### Exercise inputs
"""

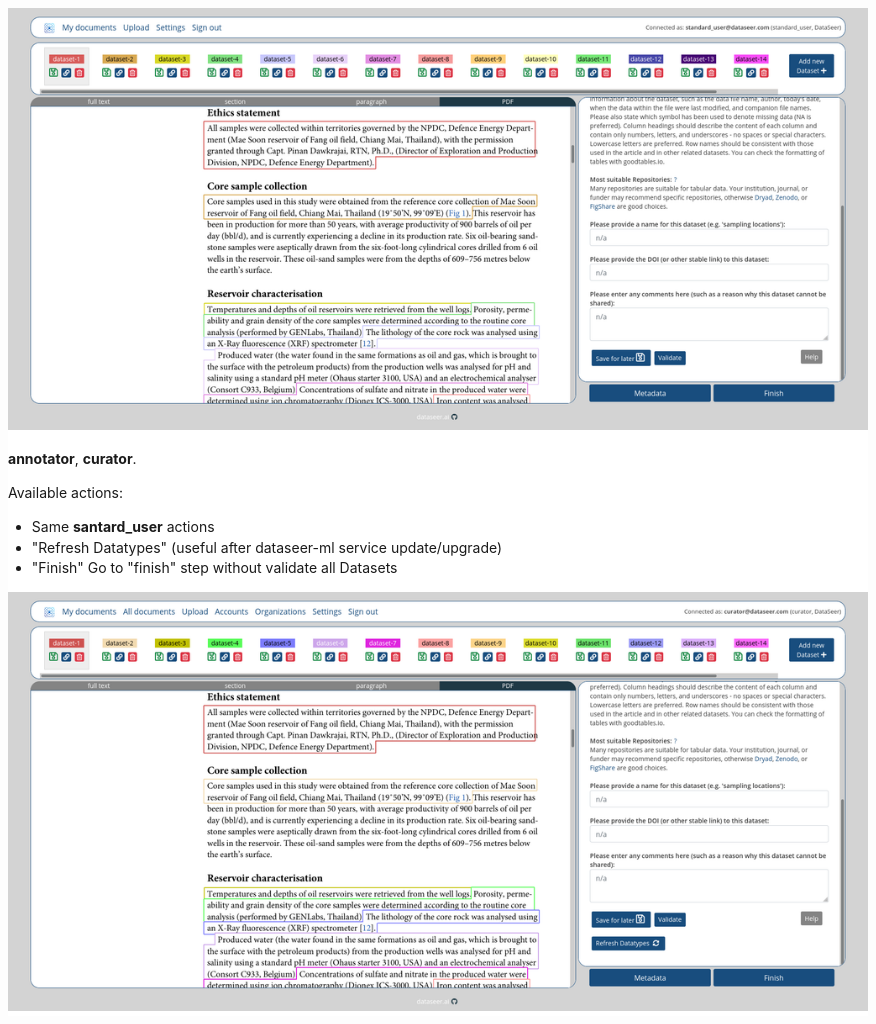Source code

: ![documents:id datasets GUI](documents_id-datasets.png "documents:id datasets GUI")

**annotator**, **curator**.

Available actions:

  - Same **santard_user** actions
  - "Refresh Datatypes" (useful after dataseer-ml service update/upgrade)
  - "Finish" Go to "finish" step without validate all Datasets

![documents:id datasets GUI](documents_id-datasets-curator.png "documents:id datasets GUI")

"""
"""

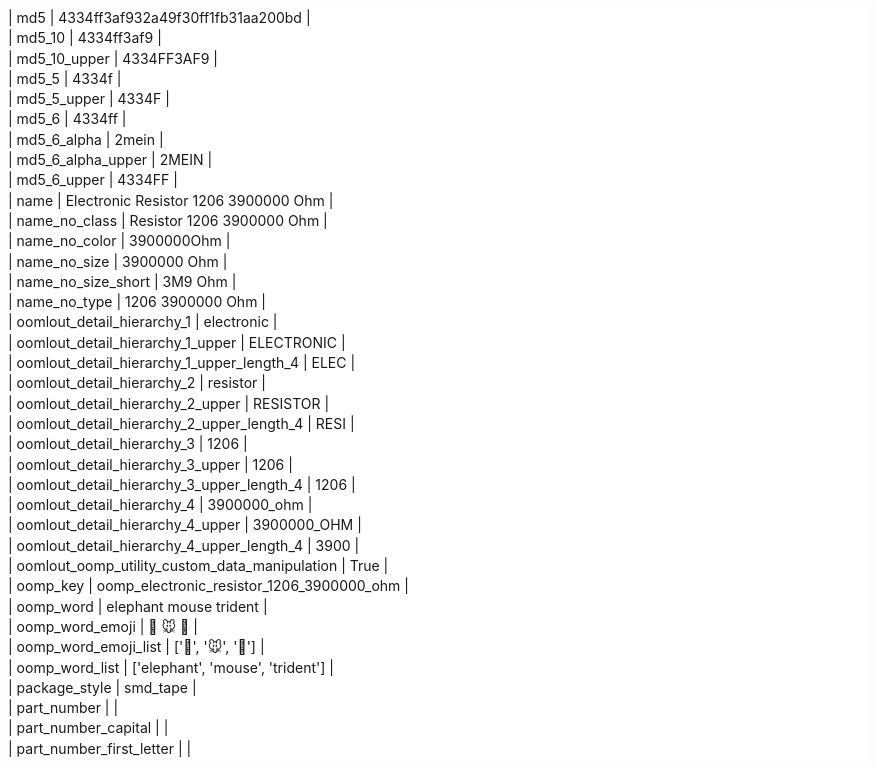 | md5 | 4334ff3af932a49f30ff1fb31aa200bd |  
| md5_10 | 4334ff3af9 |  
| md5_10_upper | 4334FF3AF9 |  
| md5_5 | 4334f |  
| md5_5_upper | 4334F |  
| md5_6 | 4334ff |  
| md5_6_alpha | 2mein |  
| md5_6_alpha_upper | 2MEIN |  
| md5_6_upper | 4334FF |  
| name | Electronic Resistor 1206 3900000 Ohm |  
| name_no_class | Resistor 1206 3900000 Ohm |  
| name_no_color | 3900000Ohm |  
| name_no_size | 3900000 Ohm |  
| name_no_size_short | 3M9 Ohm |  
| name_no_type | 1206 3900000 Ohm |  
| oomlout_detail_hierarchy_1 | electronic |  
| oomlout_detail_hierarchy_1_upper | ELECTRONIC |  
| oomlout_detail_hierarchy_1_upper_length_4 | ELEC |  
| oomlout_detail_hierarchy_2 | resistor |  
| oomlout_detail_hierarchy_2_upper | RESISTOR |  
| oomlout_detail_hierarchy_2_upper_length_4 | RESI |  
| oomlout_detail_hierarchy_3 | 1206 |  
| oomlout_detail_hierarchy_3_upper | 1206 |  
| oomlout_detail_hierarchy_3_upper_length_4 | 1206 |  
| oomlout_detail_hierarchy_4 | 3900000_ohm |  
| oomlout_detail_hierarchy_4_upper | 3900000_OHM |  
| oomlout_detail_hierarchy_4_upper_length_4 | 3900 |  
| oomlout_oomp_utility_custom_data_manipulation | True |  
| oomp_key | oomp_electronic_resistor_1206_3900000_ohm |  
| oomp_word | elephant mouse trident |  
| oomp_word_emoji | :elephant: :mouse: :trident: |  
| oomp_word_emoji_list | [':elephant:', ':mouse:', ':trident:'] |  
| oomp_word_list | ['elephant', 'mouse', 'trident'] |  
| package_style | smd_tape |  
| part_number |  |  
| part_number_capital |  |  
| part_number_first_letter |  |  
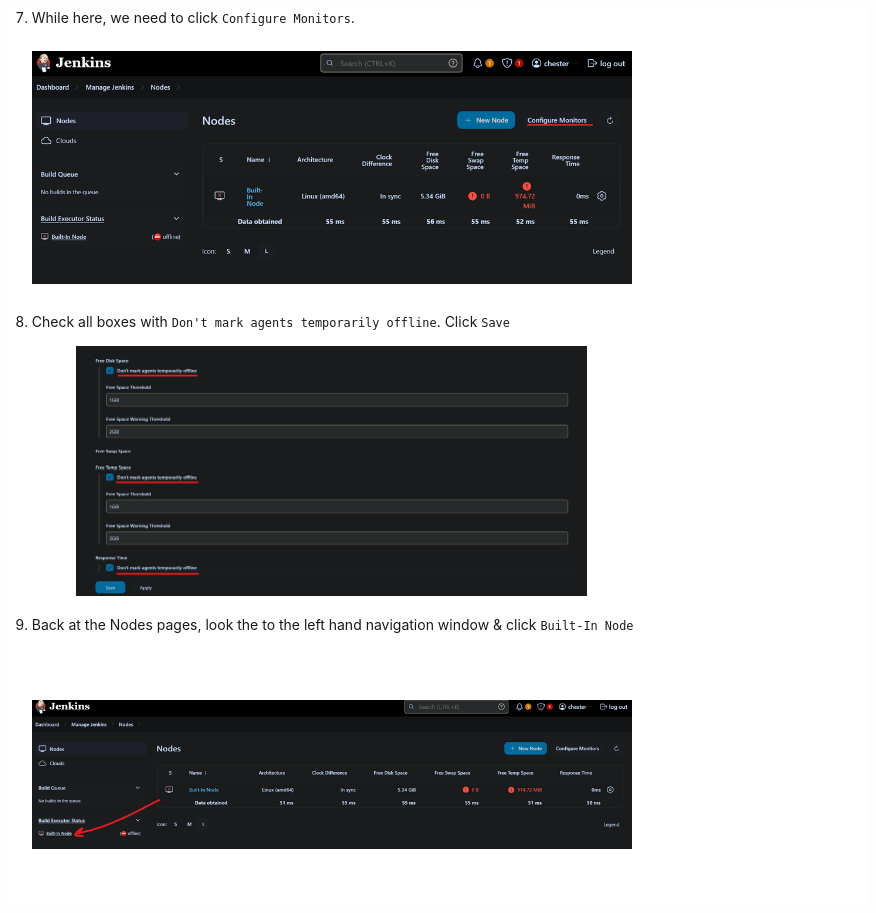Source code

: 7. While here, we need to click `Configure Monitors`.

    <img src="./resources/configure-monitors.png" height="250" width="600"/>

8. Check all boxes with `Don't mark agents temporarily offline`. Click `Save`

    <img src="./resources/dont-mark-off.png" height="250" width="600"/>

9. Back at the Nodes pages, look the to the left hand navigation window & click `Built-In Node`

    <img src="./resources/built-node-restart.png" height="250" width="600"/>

"""

### Written task
Some lines in the material contain "height". Show all of them.

### Result of the exercise
    <img src="./resources/configure-monitors.png" height="250" width="600"/>
    <img src="./resources/dont-mark-off.png" height="250" width="600"/>
    <img src="./resources/built-node-restart.png" height="250" width="600"/>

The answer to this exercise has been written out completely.